Subsequently, HPV HC2 RLUs were divided into three groups, <1, ≥1 and ≤60, and >60 RLUs, to determine the average number of compression-positive cells. Significant differences were noted: 6.4 ± 5.0 for >60 RLUs, 4.4 ± 2.3 for ≥1 and ≤60 RLUs, and 1.4 ± 1.1 for <1 RLU. Thus, the number of compression-positive cells increased as HPV HC2 RLUs became higher. The viral load reflects the spread of the CIN lesion [8,9]. In addition, the viral load has been associated with the progression rate of the CIN lesion [10]. Origoni et al. [11] reported that the prevalence rates of CIN2/CIN3 were 32.2% for >100 RLUs and as low as 4.6% for >1 and <10 RLUs using an HC2 test. Thus, the probability of high-grade squamous intraepithelial lesions becomes higher as the infectious dose of HPV HR increases. Kjaer et al. [12] reported that the risk of developing CIN3 or above within 10 years after a positive result was obtained at least once in a HC2 test and was estimated to be 13.6% in young and >21.2% in middle-aged women using the Denmark databank. HPV causes transient infection in most cases; about 90% of HPV infections disappear within a year. As reported by the American Society of Clinical Oncology [13], patients determined to be positive in an HPV HR test may have a long-term risk of developing a precancerous state.

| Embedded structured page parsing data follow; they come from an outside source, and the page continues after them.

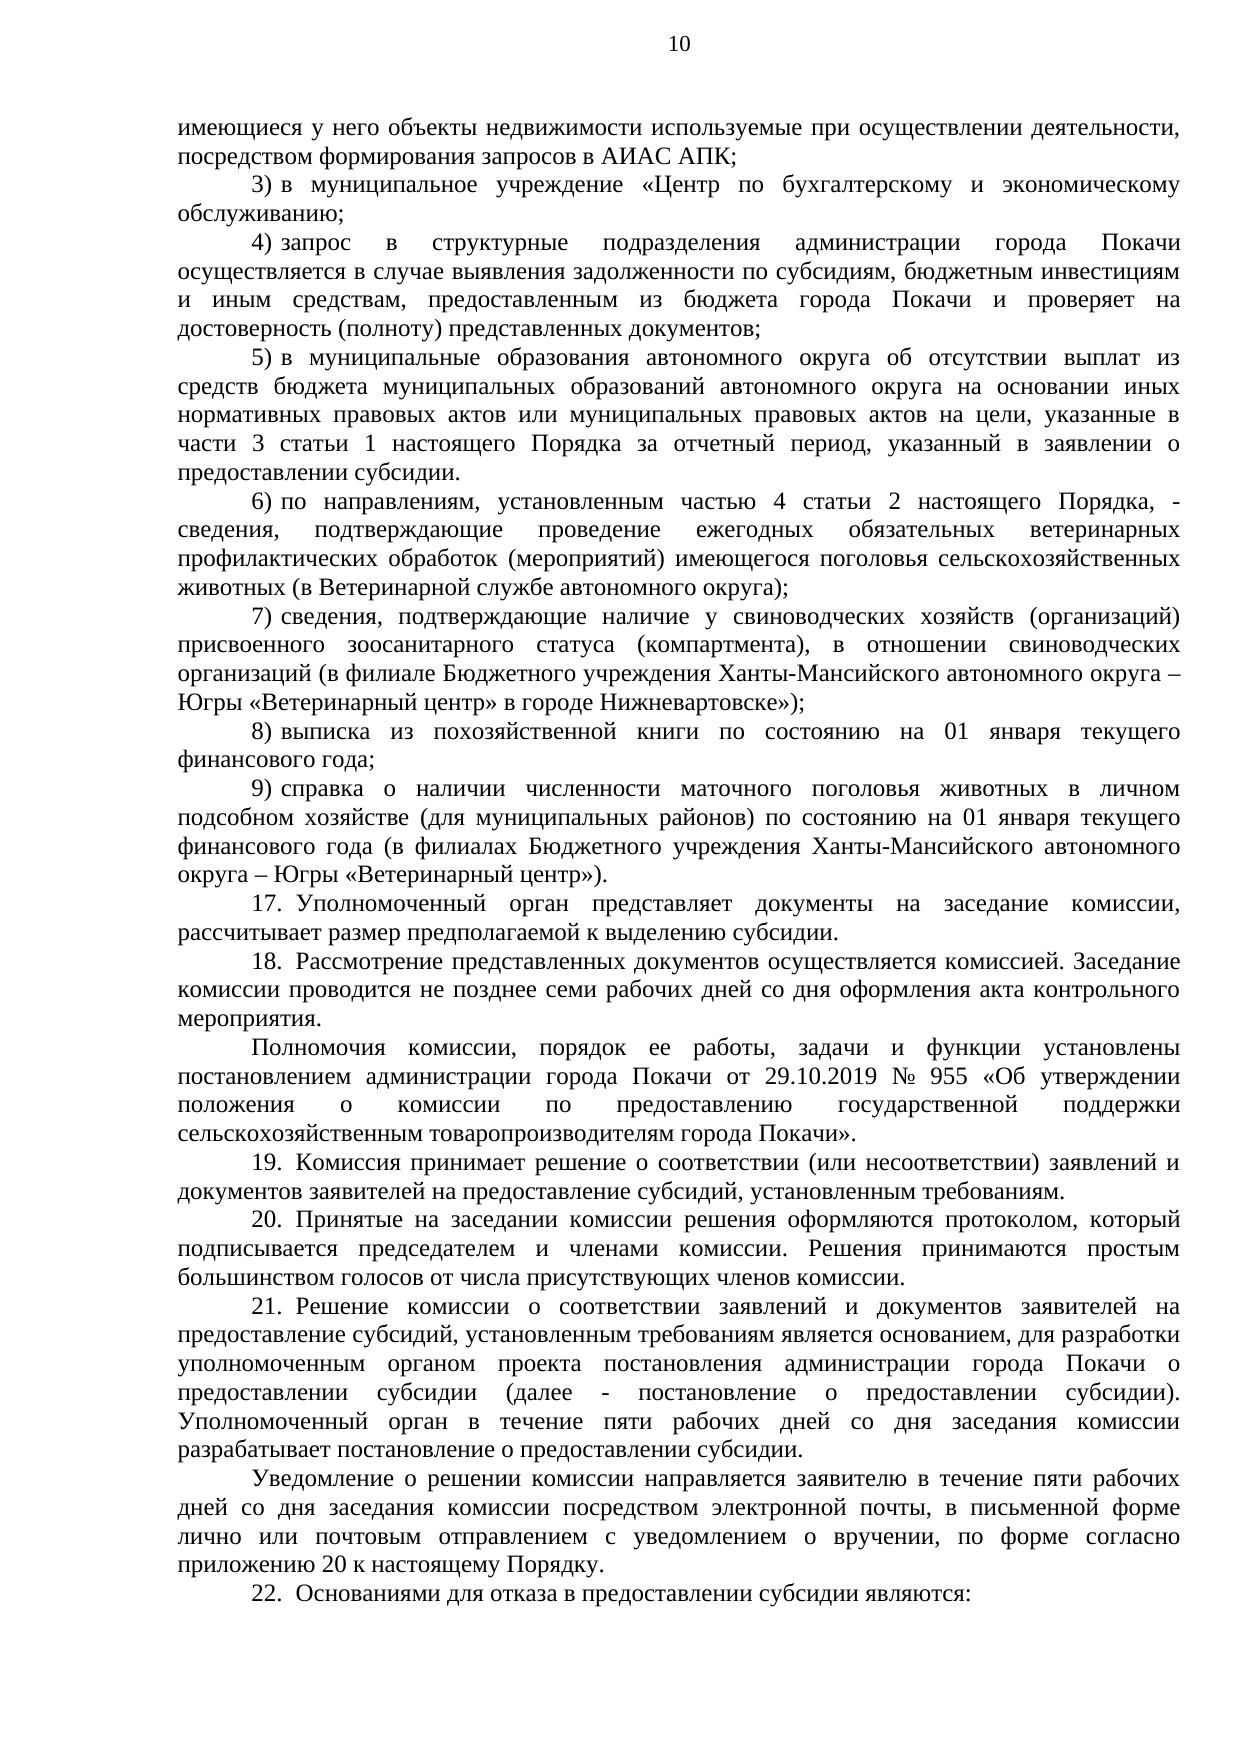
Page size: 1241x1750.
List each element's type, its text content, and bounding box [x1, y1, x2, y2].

text 21. Решение комиссии о соответствии заявлений и документов заявителей на предоставление субсидий, установленным требованиям является основанием, для разработки уполномоченным органом проекта постановления администрации города Покачи о предоставлении субсидии (далее - постановление о предоставлении субсидии). Уполномоченный орган в течение пяти рабочих дней со дня заседания комиссии разрабатывает постановление о предоставлении субсидии. [177, 1291, 1181, 1463]
text Уведомление о решении комиссии направляется заявителю в течение пяти рабочих дней со дня заседания комиссии посредством электронной почты, в письменной форме лично или почтовым отправлением с уведомлением о вручении, по форме согласно приложению 20 к настоящему Порядку. [177, 1463, 1181, 1578]
text 20. Принятые на заседании комиссии решения оформляются протоколом, который подписывается председателем и членами комиссии. Решения принимаются простым большинством голосов от числа присутствующих членов комиссии. [177, 1204, 1181, 1291]
text 22. Основаниями для отказа в предоставлении субсидии являются: [177, 1578, 1181, 1607]
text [177, 112, 1181, 169]
text 8) выписка из похозяйственной книги по состоянию на 01 января текущего финансового года; [177, 716, 1181, 773]
text 7) сведения, подтверждающие наличие у свиноводческих хозяйств (организаций) присвоенного зоосанитарного статуса (компартмента), в отношении свиноводческих организаций (в филиале Бюджетного учреждения Ханты-Мансийского автономного округа – Югры «Ветеринарный центр» в городе Нижневартовске»); [177, 601, 1181, 716]
text Полномочия комиссии, порядок ее работы, задачи и функции установлены постановлением администрации города Покачи от 29.10.2019 № 955 «Об утверждении положения о комиссии по предоставлению государственной поддержки сельскохозяйственным товаропроизводителям города Покачи». [177, 1032, 1181, 1147]
text 4) запрос в структурные подразделения администрации города Покачи осуществляется в случае выявления задолженности по субсидиям, бюджетным инвестициям и иным средствам, предоставленным из бюджета города Покачи и проверяет на достоверность (полноту) представленных документов; [177, 227, 1181, 342]
text 19. Комиссия принимает решение о соответствии (или несоответствии) заявлений и документов заявителей на предоставление субсидий, установленным требованиям. [177, 1147, 1181, 1204]
text 3) в муниципальное учреждение «Центр по бухгалтерскому и экономическому обслуживанию; [177, 169, 1181, 227]
text 5) в муниципальные образования автономного округа об отсутствии выплат из средств бюджета муниципальных образований автономного округа на основании иных нормативных правовых актов или муниципальных правовых актов на цели, указанные в части 3 статьи 1 настоящего Порядка за отчетный период, указанный в заявлении о предоставлении субсидии. [177, 342, 1181, 486]
text 9) справка о наличии численности маточного поголовья животных в личном подсобном хозяйстве (для муниципальных районов) по состоянию на 01 января текущего финансового года (в филиалах Бюджетного учреждения Ханты-Мансийского автономного округа – Югры «Ветеринарный центр»). [177, 773, 1181, 888]
text 18. Рассмотрение представленных документов осуществляется комиссией. Заседание комиссии проводится не позднее семи рабочих дней со дня оформления акта контрольного мероприятия. [177, 946, 1181, 1032]
text 17. Уполномоченный орган представляет документы на заседание комиссии, рассчитывает размер предполагаемой к выделению субсидии. [177, 888, 1181, 946]
text 6) по направлениям, установленным частью 4 статьи 2 настоящего Порядка, -сведения, подтверждающие проведение ежегодных обязательных ветеринарных профилактических обработок (мероприятий) имеющегося поголовья сельскохозяйственных животных (в Ветеринарной службе автономного округа); [177, 486, 1181, 601]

Initial HPV infection is mostly in an episomal state; circular DNA exists separately from host DNA. However, in this state, DNA chromosomes become unstable, and the host DNA E2 region of HPV DNA is cleaved to be integrated into the host DNA, stabilizing the E6/E7 viral proteins in the nucleus to exert their functions [14,15]. Although the mechanism by which cells with positive compression increased in the nuclei of CIN+ cases is unclear, we postulate that mitosis is completed with incomplete chromosomal segregation due to HPV infection to regenerate a nuclear envelope around the scattered chromosomes, resulting in multinucleation.

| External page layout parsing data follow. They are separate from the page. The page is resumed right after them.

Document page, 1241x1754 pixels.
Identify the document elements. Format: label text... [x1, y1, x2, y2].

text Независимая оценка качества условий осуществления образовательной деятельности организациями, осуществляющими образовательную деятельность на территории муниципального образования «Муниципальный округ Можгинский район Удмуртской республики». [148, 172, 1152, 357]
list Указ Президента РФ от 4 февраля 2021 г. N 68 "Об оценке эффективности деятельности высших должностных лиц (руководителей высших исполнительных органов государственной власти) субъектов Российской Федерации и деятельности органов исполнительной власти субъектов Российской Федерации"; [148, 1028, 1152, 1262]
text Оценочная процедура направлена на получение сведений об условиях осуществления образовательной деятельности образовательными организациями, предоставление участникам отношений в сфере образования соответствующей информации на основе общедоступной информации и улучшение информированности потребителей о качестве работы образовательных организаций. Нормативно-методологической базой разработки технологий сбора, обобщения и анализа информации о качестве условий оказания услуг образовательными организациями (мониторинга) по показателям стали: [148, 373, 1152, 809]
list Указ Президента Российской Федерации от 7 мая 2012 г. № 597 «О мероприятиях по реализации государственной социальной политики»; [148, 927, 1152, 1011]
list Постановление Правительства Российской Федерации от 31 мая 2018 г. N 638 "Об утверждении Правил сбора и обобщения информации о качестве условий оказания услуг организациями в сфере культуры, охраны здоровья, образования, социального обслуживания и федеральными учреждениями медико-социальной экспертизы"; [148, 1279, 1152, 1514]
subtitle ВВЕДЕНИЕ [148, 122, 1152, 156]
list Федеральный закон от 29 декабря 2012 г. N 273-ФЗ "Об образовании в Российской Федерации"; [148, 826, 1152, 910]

Of the B+ cases, 6 (60%) were compression positive, with the average number of cells being 5.5 ± 1.5. This may be explained by the nuclear atypia of cells transiently infected with HPV HR, the sensitivity of the HC2 test, or the sampling failure of lesions in tissue. However, in the B- or B+ cases of positive compression, LBC specimens should have been redetermined as ASC-US or low-grade squamous intraepithelial lesions. According to recent large-scale prospective clinical studies [12,13], HPV HR infection may cause CIN lesions after a long period of time. The number of compression-positive cases with trinucleation was small for all 3 groups, but compressed trinucleation of CIN+ and B+ cases showed larger numbers than B- cases. Thus, the follow-up of cases with positive compression that may progress to squamous intraepithelial lesions should be continued.

According to the 2001 Bethesda system [16], ASC-US is defined as a condition that ‘quantitatively or qualitatively fell short of a definitive diagnosis of squamous intraepithelial lesion' and often complicates the determination. We think that cases of binucleated cells with compression that are likely shown in squamous intraepithelial lesions should be checked in detailed examination.

Further investigations need to be conducted to establish more objective diagnostic criteria.

This study was supported by a grant for Hirosaki University institutional research (2012).

None of the authors has any conflict of interest.